▸ **Trecho fornecido**:
╔══

Assim, se por um lado a ação de Nabuco, na questão da imigração chinesa

lembra os debates mais próprios do mundo intelectual, onde o dialogo com as teorias

raciais fluíam de maneira mais intensa, de outro seu posicionamento na questão da

emancipação estaria dentro das regras do agir político. Neste ponto ele atuou de modo

mais moderado, “exercendo um papel sedativo, corrigindo o radicalismo” e “poupando

o país das intolerâncias.” (RODRIGUES, J. H., 1965 p 102). A adoção do racialismo

num tema como o da emancipação poderia quebrar esta postura “moderada”, incitar os

“radicalismos” e por fim levar ao país às “intolerâncias”. A prática conciliatória criou

um ambiente mais de inclusão do que de exclusão formal das pessoas, uma inclusão

altamente hierarquizada, mas inclusão. (DEBRUN, M., 1983 p 52). A postura racialista

poderia gerar um ambiente abertamente excludente. E esta situação seria inconveniente

por ser fértil para o crescimento dos “radicalismos” e “intolerâncias”. Desta feita, a

utilização das teorias raciais no espaço político, quando ocorreu, primou pela discrição,

pelo caráter indireto, contudo, evidentemente, existiram exceções, uma delas o debate

sobre a imigração chinesa para o Brasil.

╚══

▸ **Tarefa 1**: Transcreva o trecho sobre Nabuco de “por ser fértil” até “para o Brasil.”, inclusive, renomeando “espaço político” para “campo político”.
▸ **Tarefa 2**: Explique, segundo o trecho sobre Nabuco, por que a postura racialista seria inconveniente no tema da emancipação.
As linhas que vêm depois deste trecho formam um material independente dele.

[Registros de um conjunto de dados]
╔══

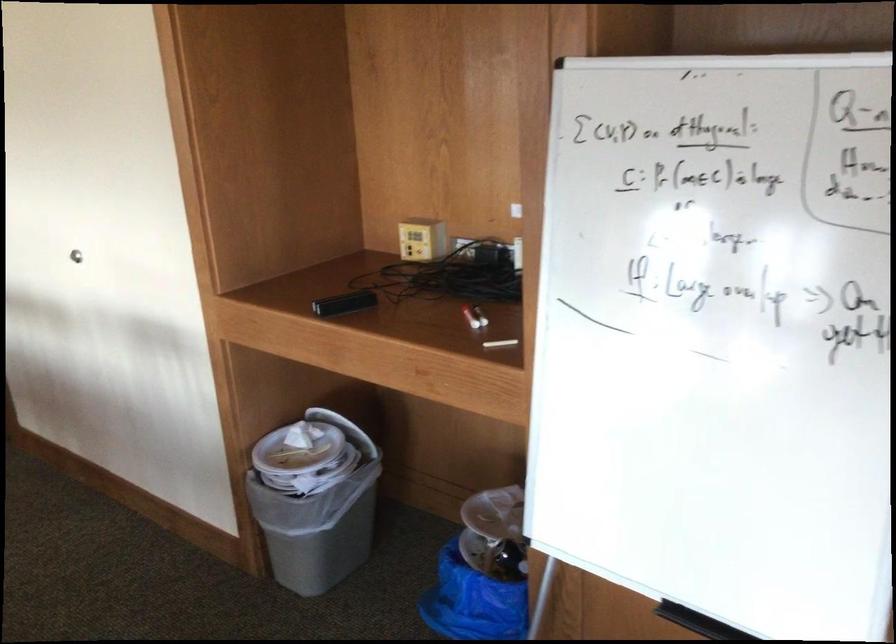
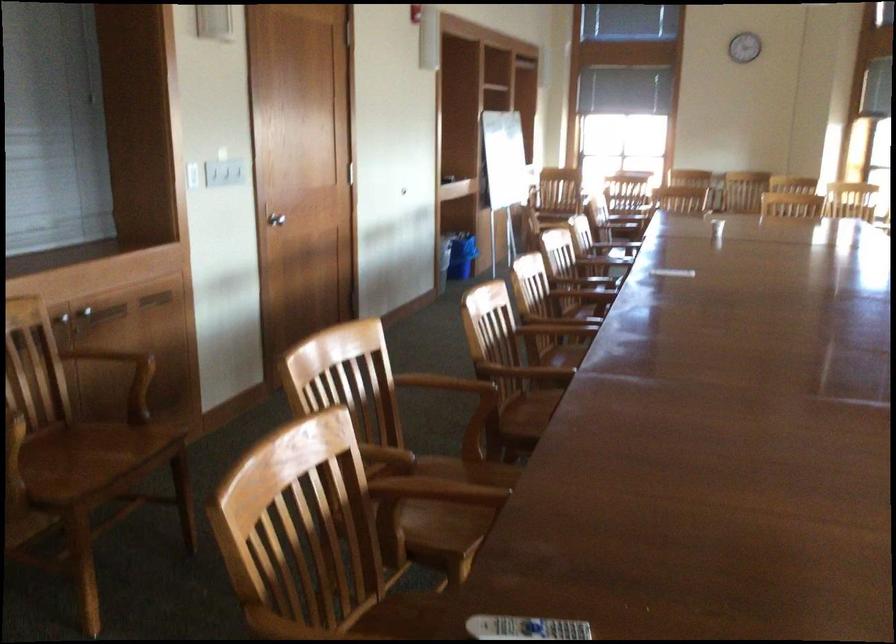
Question: I am providing you with two images of the same scene from different viewpoints. After the viewpoint changes to image2, which objects are now occluded?

Choices:
 (A) blue trash bag
 (B) blue trash can
 (C) white light switch
 (D) machine front panel

Answer: (A)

╚══

▸ **Resposta 1**:
por ser fértil para o crescimento dos “radicalismos” e “intolerâncias”. Desta feita, a

utilização das teorias raciais no campo político, quando ocorreu, primou pela discrição,

pelo caráter indireto, contudo, evidentemente, existiram exceções, uma delas o debate

sobre a imigração chinesa para o Brasil.

▸ **Resposta 2**: A adoção do racialismo poderia quebrar a postura “moderada” e gerar um ambiente abertamente excludente. Esse ambiente seria fértil para o crescimento dos “radicalismos” e das “intolerâncias”.